Isn't the same sort of behavior also possible with the bpf_prog_inc_not_zero(stab->bpf_tx_msg)?
Meaning, we now have verdict and parse covered with the patch, but the original tx_msg we
fetched earlier via READ_ONCE() where same would apply not (yet)?

Re: [bpf PATCH 2/2] bpf: parse and verdict prog attach may race with bpf map update

[John Fastabend]

On 05/17/2018 01:31 PM, Daniel Borkmann wrote:
> On 05/16/2018 11:46 PM, John Fastabend wrote:
>> In the sockmap design BPF programs (SK_SKB_STREAM_PARSER and
>> SK_SKB_STREAM_VERDICT) are attached to the sockmap map type and when
>> a sock is added to the map the programs are used by the socket.
>> However, sockmap updates from both userspace and BPF programs can
>> happen concurrently with the attach and detach of these programs.
>>
>> To resolve this we use the bpf_prog_inc_not_zero and a READ_ONCE()
>> primitive to ensure the program pointer is not refeched and
>> possibly NULL'd before the refcnt increment. This happens inside
>> a RCU critical section so although the pointer reference in the map
>> object may be NULL (by a concurrent detach operation) the reference
>> from READ_ONCE will not be free'd until after grace period.
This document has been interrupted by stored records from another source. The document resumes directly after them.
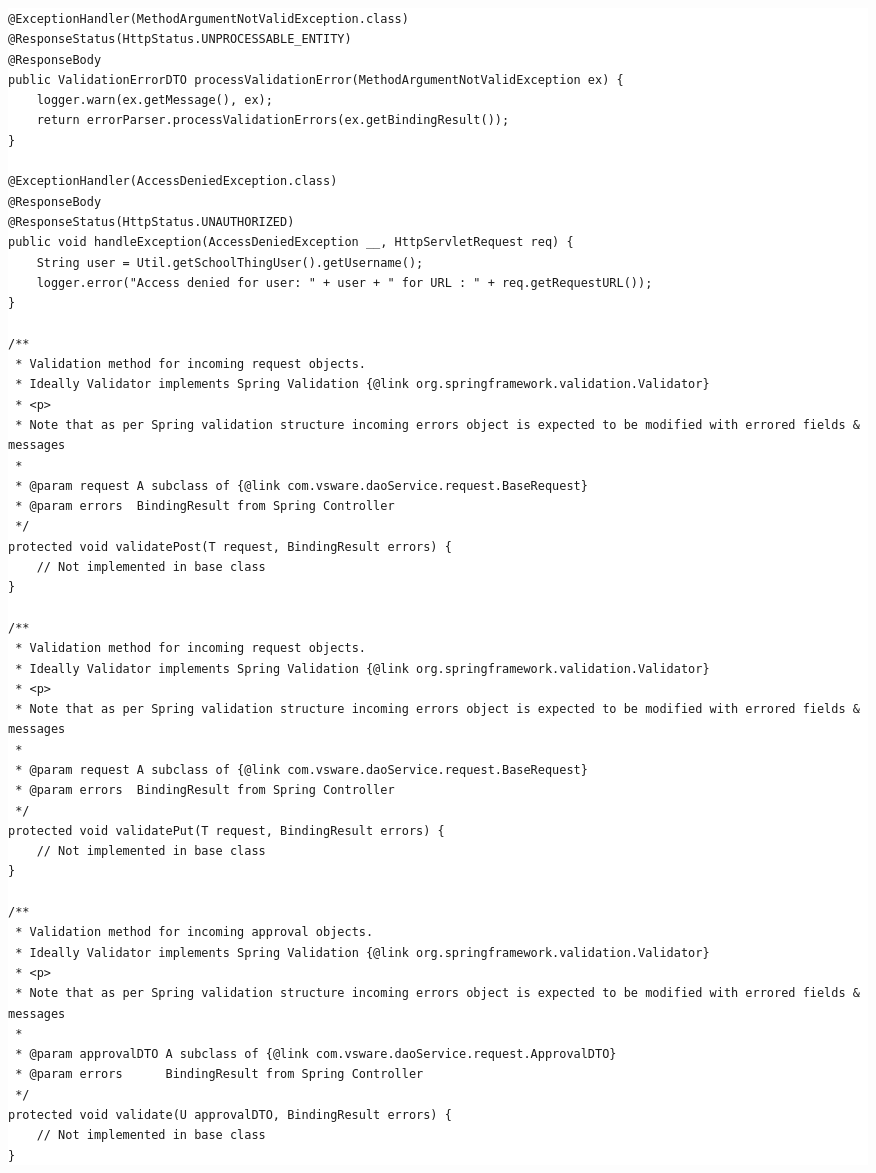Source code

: 	@ExceptionHandler(MethodArgumentNotValidException.class)
	@ResponseStatus(HttpStatus.UNPROCESSABLE_ENTITY)
	@ResponseBody
	public ValidationErrorDTO processValidationError(MethodArgumentNotValidException ex) {
		logger.warn(ex.getMessage(), ex);
		return errorParser.processValidationErrors(ex.getBindingResult());
	}

	@ExceptionHandler(AccessDeniedException.class)
	@ResponseBody
	@ResponseStatus(HttpStatus.UNAUTHORIZED)
	public void handleException(AccessDeniedException __, HttpServletRequest req) {
		String user = Util.getSchoolThingUser().getUsername();
		logger.error("Access denied for user: " + user + " for URL : " + req.getRequestURL());
	}

	/**
	 * Validation method for incoming request objects.
	 * Ideally Validator implements Spring Validation {@link org.springframework.validation.Validator}
	 * <p>
	 * Note that as per Spring validation structure incoming errors object is expected to be modified with errored fields & messages
	 *
	 * @param request A subclass of {@link com.vsware.daoService.request.BaseRequest}
	 * @param errors  BindingResult from Spring Controller
	 */
	protected void validatePost(T request, BindingResult errors) {
		// Not implemented in base class
	}

	/**
	 * Validation method for incoming request objects.
	 * Ideally Validator implements Spring Validation {@link org.springframework.validation.Validator}
	 * <p>
	 * Note that as per Spring validation structure incoming errors object is expected to be modified with errored fields & messages
	 *
	 * @param request A subclass of {@link com.vsware.daoService.request.BaseRequest}
	 * @param errors  BindingResult from Spring Controller
	 */
	protected void validatePut(T request, BindingResult errors) {
		// Not implemented in base class
	}

	/**
	 * Validation method for incoming approval objects.
	 * Ideally Validator implements Spring Validation {@link org.springframework.validation.Validator}
	 * <p>
	 * Note that as per Spring validation structure incoming errors object is expected to be modified with errored fields & messages
	 *
	 * @param approvalDTO A subclass of {@link com.vsware.daoService.request.ApprovalDTO}
	 * @param errors      BindingResult from Spring Controller
	 */
	protected void validate(U approvalDTO, BindingResult errors) {
		// Not implemented in base class
	}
This
>> ensures the object returned by READ_ONCE() is valid through the
>> RCU criticl section and safe to use as long as we "know" it may
>> be free'd shortly.
>>
>> Daniel spotted a case in the sock update API where instead of using
>> the READ_ONCE() program reference we used the pointer from the
>> original map, stab->bpf_{verdict|parse}. The problem with this is
>> the logic checks the object returned from the READ_ONCE() is not
>> NULL and then tries to reference the object again but using the
>> above map pointer, which may have already been NULL'd by a parallel
>> detach operation. If this happened bpf_porg_inc_not_zero could
>> dereference a NULL pointer.
>>
>> Fix this by using variable returned by READ_ONCE() that is checked
>> for NULL.
>>
>> Fixes: 2f857d04601a ("bpf: sockmap, remove STRPARSER map_flags and add multi-map support")
>> Reported-by: Daniel Borkmann <daniel@iogearbox.net>
>> Signed-off-by: John Fastabend <john.fastabend@gmail.com>
>> ---

[...]

> Isn't the same sort of behavior also possible with the bpf_prog_inc_not_zero(stab->bpf_tx_msg)?
> Meaning, we now have verdict and parse covered with the patch, but the original tx_msg we
> fetched earlier via READ_ONCE() where same would apply not (yet)?
> 

Yes, will send a v2 and fix both cases in one shot.